(Dataset entries)
◇ ◇ ◇ ◇

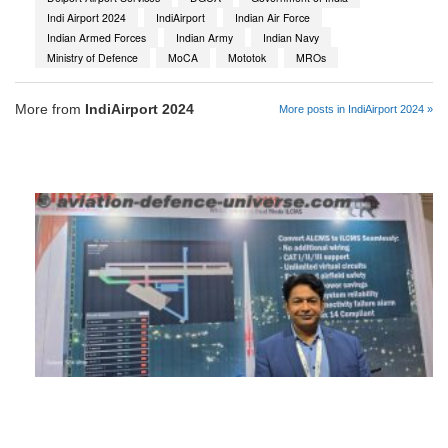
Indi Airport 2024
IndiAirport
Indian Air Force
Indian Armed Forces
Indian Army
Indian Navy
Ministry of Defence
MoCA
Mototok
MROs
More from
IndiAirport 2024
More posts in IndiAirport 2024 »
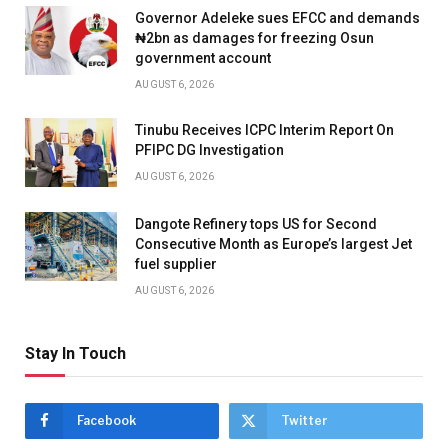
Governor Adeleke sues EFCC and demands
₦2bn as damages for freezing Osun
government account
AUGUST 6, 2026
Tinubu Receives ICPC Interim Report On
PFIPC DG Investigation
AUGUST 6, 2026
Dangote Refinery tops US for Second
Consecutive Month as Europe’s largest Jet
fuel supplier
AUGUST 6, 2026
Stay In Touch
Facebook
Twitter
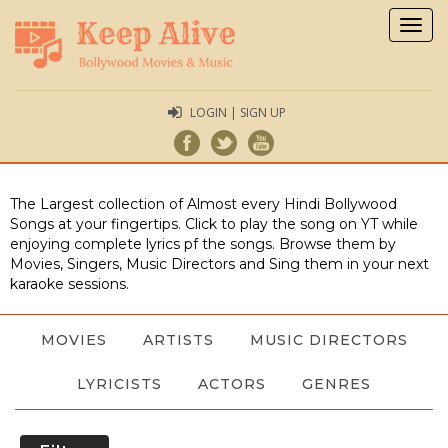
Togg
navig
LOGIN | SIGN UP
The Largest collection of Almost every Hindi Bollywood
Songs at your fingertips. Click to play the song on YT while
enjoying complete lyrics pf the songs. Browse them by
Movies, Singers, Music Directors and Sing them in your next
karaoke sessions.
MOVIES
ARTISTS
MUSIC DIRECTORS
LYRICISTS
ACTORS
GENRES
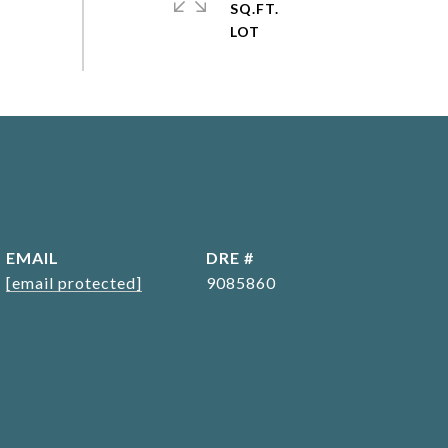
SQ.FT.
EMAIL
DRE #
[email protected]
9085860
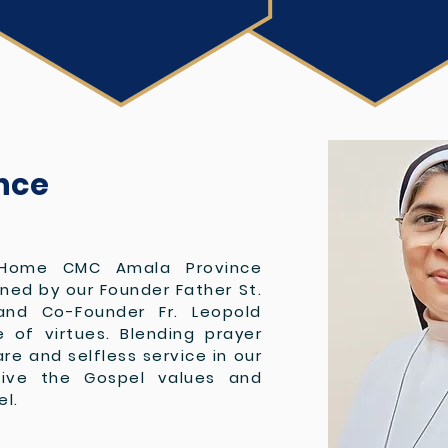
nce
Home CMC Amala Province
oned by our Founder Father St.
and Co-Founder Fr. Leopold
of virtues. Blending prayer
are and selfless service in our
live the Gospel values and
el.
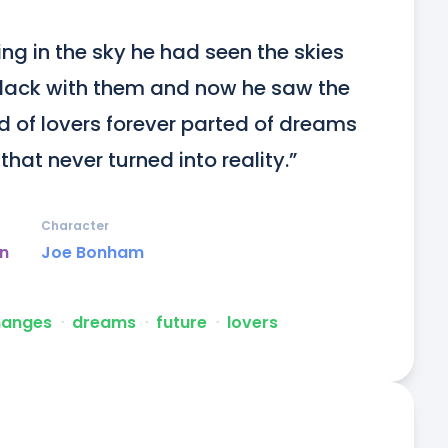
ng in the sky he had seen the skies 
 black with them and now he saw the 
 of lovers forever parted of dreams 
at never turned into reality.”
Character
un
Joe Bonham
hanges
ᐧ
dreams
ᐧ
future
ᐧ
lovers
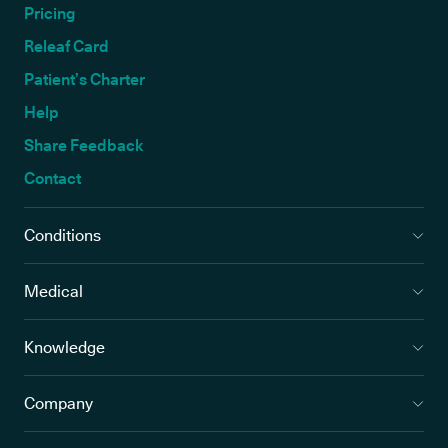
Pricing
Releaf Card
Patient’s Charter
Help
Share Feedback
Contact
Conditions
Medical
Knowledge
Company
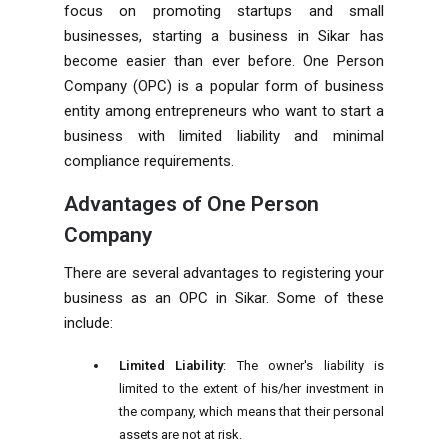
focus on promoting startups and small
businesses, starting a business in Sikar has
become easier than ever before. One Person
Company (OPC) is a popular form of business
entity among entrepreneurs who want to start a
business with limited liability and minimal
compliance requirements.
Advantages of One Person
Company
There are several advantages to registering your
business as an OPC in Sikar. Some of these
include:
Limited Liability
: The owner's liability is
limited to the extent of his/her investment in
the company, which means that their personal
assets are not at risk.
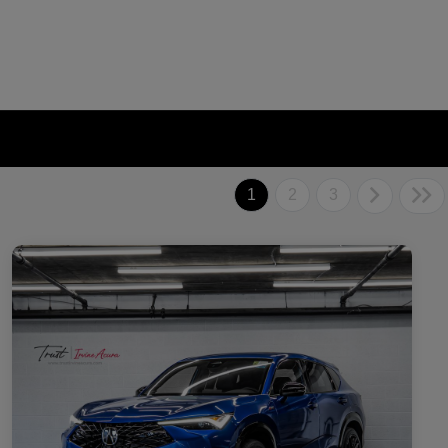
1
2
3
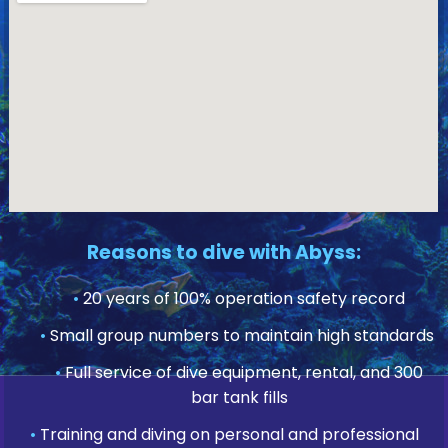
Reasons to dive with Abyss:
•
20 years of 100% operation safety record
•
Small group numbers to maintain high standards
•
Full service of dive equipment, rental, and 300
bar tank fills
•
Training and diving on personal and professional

◇ ◇ ◇ ◇

Nothing in the entries above should change when they are printed again, except that the pictures are dropped.

Indi Airport 2024
IndiAirport
Indian Air Force
Indian Armed Forces
Indian Army
Indian Navy
Ministry of Defence
MoCA
Mototok
MROs
More from
IndiAirport 2024
More posts in IndiAirport 2024 »
Governor Adeleke sues EFCC and demands
₦2bn as damages for freezing Osun
government account
AUGUST 6, 2026
Tinubu Receives ICPC Interim Report On
PFIPC DG Investigation
AUGUST 6, 2026
Dangote Refinery tops US for Second
Consecutive Month as Europe’s largest Jet
fuel supplier
AUGUST 6, 2026
Stay In Touch
Facebook
Twitter
Togg
navig
LOGIN | SIGN UP
The Largest collection of Almost every Hindi Bollywood
Songs at your fingertips. Click to play the song on YT while
enjoying complete lyrics pf the songs. Browse them by
Movies, Singers, Music Directors and Sing them in your next
karaoke sessions.
MOVIES
ARTISTS
MUSIC DIRECTORS
LYRICISTS
ACTORS
GENRES
SQ.FT.
EMAIL
DRE #
[email protected]
9085860
nce
Home CMC Amala Province
oned by our Founder Father St.
and Co-Founder Fr. Leopold
of virtues. Blending prayer
are and selfless service in our
live the Gospel values and
el.
ng in the sky he had seen the skies 
 black with them and now he saw the 
 of lovers forever parted of dreams 
at never turned into reality.”
Character
un
Joe Bonham
hanges
ᐧ
dreams
ᐧ
future
ᐧ
lovers
Pricing
Releaf Card
Patient’s Charter
Help
Share Feedback
Contact
Conditions
Medical
Knowledge
Company
focus on promoting startups and small
businesses, starting a business in Sikar has
become easier than ever before. One Person
Company (OPC) is a popular form of business
entity among entrepreneurs who want to start a
business with limited liability and minimal
compliance requirements.
Advantages of One Person
Company
There are several advantages to registering your
business as an OPC in Sikar. Some of these
include:
Limited Liability
: The owner's liability is
limited to the extent of his/her investment in
the company, which means that their personal
assets are not at risk.
1
2
3
Reasons to dive with Abyss:
•
20 years of 100% operation safety record
•
Small group numbers to maintain high standards
•
Full service of dive equipment, rental, and 300
bar tank fills
•
Training and diving on personal and professional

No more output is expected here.